- SOURCE -
Interesting article over at the icommons.org site called CC Licensing Practice Reviewed Alek Tarkowski, ccPoland  It mentions an experiment in a dutch town where they removed the traffic signs or the rules.   As noted in the article,

Once rules are removed, people become considerate. Lacking formal guidelines, they establish order intuitively - through gestures or eye contact.

It goes to point to some alternative viewpoints on cc licensing:

A similar argument is made by Niva Elkin-Koren in “Creative Commons: A Skeptical View of a Worthy Pursuit”, in which she argues that Creative Commons licensing, even if introducing an alternative and open licensing model, nevertheless “strengthens the hold of copyright in our everyday life.” The concept and mechanisms of licensing are introduced to people who would not previously consider copyrighting their works, and thus possibly commodify their creations. Creative Commons, writes Elkin-Koren, “may actually strengthen the rights discourse and the hold of property as a conceptual framework and regulatory scheme for creative works.”

He goes on to explain how creative commons works differently in theory and in practice:

If there is an “iron cage of copyright” clamping down culture, as the criticism goes, then schemes like Creative Commons, piggy-backing on top of the copyright system, are inadvertently helping to build that cage. There is truth to this argument - but only as long as we look at the Creative Commons licensing model as an abstract design. This picture changes, in my belief, once we look at actual licensing practices.

The truth is, we know very little about this, as there have been no rigorous studies of open licensing practice. All evidence we have at the moment is anecdotal. Yet even a quick look at the way content is licenced shows that licensors approach licensing in a much looser manner than intended. Looking at some random CC licenced examples, I’ve found content licenced without referring to the particular terms of the licence, as if a simple “Creative Commons licence” existed. I’ve found copies and derivative works used without proper attribution, sites with community-built content using the CC licensing scheme, but only partially, and the use of a different licence than the one providing intended freedoms and limitations, and so on.

- OBJECTIVES -
- a) In the Creative Commons post, who wrote "Creative Commons: A Skeptical View of a Worthy Pursuit"?
- b) Copy word for word the part of the Creative Commons post starting at "Interesting article over" and ending at "or eye contact.".
- c) Write the next part of the Creative Commons post, carrying on after its last sentence.

- GIVEN RECORDS -

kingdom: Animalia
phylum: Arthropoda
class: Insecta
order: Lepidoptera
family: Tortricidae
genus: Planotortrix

- ANSWERS IN ORDER -
- a) Niva Elkin-Koren

- b)
Interesting article over at the icommons.org site called CC Licensing Practice Reviewed Alek Tarkowski, ccPoland  It mentions an experiment in a dutch town where they removed the traffic signs or the rules.   As noted in the article,

Once rules are removed, people become considerate. Lacking formal guidelines, they establish order intuitively - through gestures or eye contact.

- c)
To some extent these are mistakes, probably due to insignificant knowledge, and these errors that can be corrected with a bit of effort. But this is also a sign that licensors use CC licences in their own fuzzy ways - almost everything on the internet becomes appropriated by the users and it would be surprising if things were different with CC licences. What this ‘sloppiness’ suggests is that people using the licences are not the rational, calculating licensors that the above-mentioned critics assume they are, and the licences are used only to some extent, as the legal tools that they are designed to be.

The alternative licensing scheme in the form of Creative Commons licences is confusing even to many lawyers who specialise in intellectual property law. No wonder that it is an arcane matter for the average content creator – even though six CC licences doesn’t seem like a big number. People still get confused by licensing choices and often the decisions they make might not be rational. What’s left is the Creative Commons logo and name - and these are treated as symbols of certain values, such as openness and sharing. For many people the phrase “CC licenced” is more of a badge of affiliation to a social and cultural movement, than a label for a legal licensing scheme.